Collection entries
+ + + +
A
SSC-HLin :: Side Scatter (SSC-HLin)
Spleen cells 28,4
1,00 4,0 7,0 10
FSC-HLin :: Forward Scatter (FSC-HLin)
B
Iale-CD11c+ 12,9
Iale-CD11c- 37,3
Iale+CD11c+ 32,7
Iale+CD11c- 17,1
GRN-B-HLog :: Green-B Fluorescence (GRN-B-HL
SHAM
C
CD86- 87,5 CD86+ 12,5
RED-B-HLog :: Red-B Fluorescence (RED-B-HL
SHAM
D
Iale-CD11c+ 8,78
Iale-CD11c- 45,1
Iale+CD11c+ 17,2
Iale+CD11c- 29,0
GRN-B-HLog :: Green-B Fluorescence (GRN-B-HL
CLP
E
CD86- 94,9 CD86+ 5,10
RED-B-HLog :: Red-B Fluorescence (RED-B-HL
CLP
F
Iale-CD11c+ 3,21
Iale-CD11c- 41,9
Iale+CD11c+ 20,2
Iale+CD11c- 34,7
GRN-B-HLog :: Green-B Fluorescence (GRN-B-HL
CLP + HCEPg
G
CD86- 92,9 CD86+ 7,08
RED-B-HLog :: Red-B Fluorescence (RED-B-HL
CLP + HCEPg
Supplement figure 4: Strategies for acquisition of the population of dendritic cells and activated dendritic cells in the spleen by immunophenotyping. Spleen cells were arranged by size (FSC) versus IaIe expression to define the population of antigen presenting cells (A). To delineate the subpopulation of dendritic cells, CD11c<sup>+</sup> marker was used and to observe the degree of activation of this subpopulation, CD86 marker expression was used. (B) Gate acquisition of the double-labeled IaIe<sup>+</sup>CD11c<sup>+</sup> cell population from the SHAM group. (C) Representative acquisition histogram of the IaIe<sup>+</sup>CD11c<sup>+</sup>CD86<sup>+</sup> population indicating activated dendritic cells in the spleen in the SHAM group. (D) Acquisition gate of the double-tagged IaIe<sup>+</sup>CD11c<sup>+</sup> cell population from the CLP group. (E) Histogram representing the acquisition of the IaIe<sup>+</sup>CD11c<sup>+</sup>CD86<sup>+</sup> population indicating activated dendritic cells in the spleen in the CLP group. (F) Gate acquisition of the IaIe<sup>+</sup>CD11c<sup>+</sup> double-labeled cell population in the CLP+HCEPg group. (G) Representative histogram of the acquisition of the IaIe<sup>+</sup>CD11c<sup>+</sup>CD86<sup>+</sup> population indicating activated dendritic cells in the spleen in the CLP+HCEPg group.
+ + + +
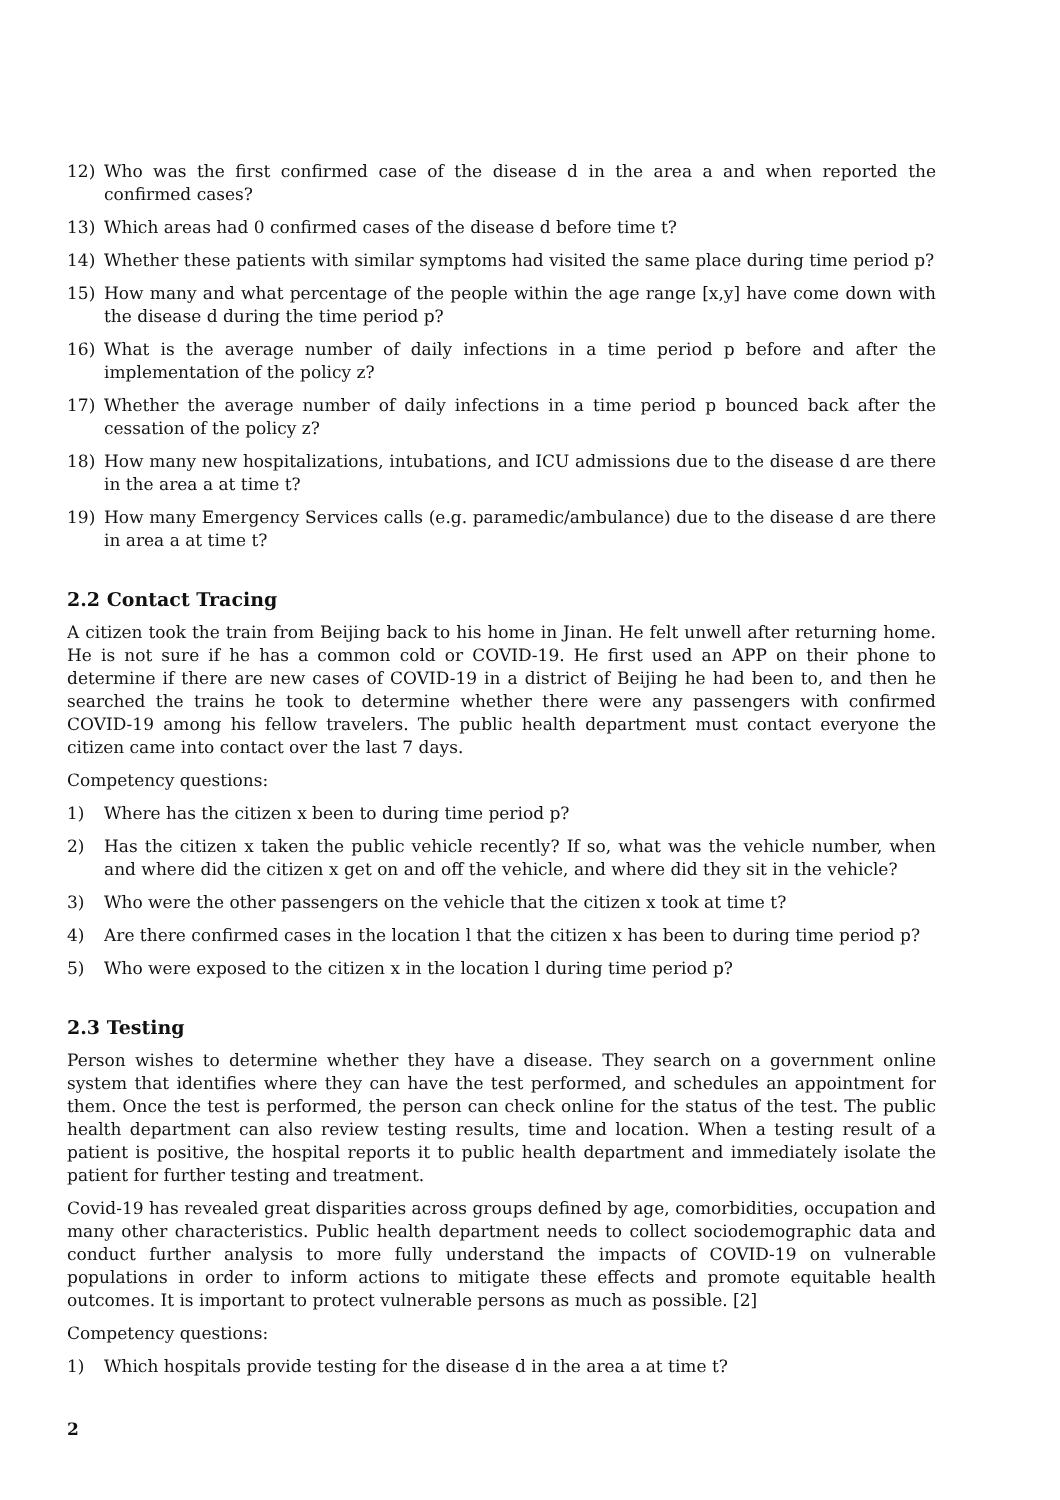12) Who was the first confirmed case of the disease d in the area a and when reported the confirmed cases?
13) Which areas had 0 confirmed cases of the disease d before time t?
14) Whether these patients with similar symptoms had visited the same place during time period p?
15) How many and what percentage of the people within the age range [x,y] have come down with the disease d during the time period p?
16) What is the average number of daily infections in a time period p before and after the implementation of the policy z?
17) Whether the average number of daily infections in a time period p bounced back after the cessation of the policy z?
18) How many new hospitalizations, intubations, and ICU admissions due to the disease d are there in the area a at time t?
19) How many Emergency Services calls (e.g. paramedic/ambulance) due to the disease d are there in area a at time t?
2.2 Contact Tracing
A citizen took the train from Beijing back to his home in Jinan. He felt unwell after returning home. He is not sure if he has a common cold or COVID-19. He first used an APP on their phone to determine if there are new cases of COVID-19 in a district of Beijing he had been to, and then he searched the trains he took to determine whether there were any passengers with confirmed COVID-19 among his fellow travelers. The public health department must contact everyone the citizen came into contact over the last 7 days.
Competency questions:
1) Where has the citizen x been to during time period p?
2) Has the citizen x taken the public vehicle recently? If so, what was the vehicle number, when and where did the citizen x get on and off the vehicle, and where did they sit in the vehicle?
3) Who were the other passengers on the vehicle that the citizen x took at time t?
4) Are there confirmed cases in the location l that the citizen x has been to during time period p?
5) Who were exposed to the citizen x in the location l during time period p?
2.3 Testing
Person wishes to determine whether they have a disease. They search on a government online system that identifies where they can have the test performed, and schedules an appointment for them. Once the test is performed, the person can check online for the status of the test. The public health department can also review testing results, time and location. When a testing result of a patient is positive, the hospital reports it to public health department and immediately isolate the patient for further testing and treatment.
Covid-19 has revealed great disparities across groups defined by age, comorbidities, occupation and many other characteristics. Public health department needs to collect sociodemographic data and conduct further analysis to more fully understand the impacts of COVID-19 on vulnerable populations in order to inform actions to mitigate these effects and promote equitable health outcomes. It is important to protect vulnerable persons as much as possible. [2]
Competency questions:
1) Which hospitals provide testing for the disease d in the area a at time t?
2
+ + + +
* **Work instructions**
Find how many lines in the entries above use the word "they". Write the number alone.

* **Output below**
2